Shakespeare's Romeo and Juliet is a tragedy. If you were attending the theater in the 16th century when the play first appeared you would have seen a black flag at the top of the theater indicating that today's performance was a tragedy. Even in the opening words of the play, the Prologue, Shakespeare notifies the audience that the play will not end well. He does a major spoiler alert in this fourteen line sonnet as he speaks of Romeo and Juliet's love and that their parents feud would ultimately lead to their suicides. Shakespeare's tragedies almost always end in the deaths of at least some of the major characters and suicide is often employed to bring about that demise. Thus, Shakespeare uses suicide (and other forms of death, most notably sword wounds) to bring about the tragic elements of the play.
The story would certainly not be effective as a tragedy if the two title characters were to survive. It would really not be a tragedy if, for instance, Romeo had not taken the poison before Juliet awakened and he discovered that she was still really alive. At that point, he might have carried through with Friar Laurence's original plan and taken Juliet away to Mantua and lived happily ever after. While it's certainly an interesting idea, Shakespeare's tragedies just didn't do that. He may, however, have left one of the characters to survive. The audience would probably decide that the character was a tragic figure because they were deprived of their true love.

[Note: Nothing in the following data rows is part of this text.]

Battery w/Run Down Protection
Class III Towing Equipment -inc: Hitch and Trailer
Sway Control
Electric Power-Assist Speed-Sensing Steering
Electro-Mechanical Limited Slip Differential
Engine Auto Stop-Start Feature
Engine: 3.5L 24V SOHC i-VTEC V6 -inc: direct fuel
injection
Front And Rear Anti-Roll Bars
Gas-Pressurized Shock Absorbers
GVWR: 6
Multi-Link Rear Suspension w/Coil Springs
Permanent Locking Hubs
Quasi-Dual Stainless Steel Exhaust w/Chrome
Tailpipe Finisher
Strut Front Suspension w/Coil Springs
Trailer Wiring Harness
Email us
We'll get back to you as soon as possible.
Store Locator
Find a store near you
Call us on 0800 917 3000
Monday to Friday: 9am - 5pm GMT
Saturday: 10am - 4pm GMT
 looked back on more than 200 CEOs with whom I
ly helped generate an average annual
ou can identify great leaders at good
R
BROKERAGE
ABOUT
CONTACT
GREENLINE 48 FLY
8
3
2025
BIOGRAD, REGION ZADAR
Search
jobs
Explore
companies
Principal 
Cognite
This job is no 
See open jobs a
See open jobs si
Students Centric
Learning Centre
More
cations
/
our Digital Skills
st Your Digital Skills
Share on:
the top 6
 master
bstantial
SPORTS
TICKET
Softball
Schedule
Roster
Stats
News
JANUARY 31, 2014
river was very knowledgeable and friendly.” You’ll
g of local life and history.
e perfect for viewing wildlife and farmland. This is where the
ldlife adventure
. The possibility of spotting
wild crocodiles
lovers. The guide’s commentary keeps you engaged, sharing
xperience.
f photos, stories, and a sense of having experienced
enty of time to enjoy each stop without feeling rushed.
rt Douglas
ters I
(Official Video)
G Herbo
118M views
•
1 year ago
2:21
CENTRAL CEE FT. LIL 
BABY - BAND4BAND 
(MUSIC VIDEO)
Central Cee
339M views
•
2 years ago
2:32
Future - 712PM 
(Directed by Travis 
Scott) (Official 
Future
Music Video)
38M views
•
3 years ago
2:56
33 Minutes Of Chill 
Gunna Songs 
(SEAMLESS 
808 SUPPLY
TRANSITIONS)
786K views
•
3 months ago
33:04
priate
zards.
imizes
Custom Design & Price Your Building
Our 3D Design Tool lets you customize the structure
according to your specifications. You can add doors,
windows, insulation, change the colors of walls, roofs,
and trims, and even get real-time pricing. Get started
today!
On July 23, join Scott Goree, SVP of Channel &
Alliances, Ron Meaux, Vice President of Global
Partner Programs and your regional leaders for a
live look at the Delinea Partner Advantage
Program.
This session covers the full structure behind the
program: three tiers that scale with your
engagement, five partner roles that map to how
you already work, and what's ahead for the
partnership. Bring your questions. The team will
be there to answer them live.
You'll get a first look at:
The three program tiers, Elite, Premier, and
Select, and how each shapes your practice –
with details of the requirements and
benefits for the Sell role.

The only way that Romeo and Juliet would be effective had the title characters lived was if Shakespeare had made it a comedy. It could have ended at the end of Act II with the marriage of Romeo and Juliet (Shakespeare's comedies usually ended with a wedding—think of The Taming of the Shrew, As You Like It and Love's Labour's Lost). There is plenty of humor in the beginning acts, including the Nurse's banter, Lord Capulet's doddering exchange with his old cousin in the beginning of Act I, Scene 5, the bawdy conversation between Romeo and Mercutio in Act II, Scene 4 as well as Mercutio's treatment of the Nurse at the end of that scene. The problems would be with the feud itself, Tybalt's anger, Mercutio's dark side, and the foreshadowing of doom which runs throughout these first two acts. Shakespeare would definitely have had to alter these sections, maybe eliminating the feud and Tybalt, while making Mercutio a more light-hearted character and not quite so edgy. In the final analysis, however, it's probably best that Shakespeare killed off his two lovers at the end of the play. Otherwise, we probably wouldn't even be discussing the entire issue.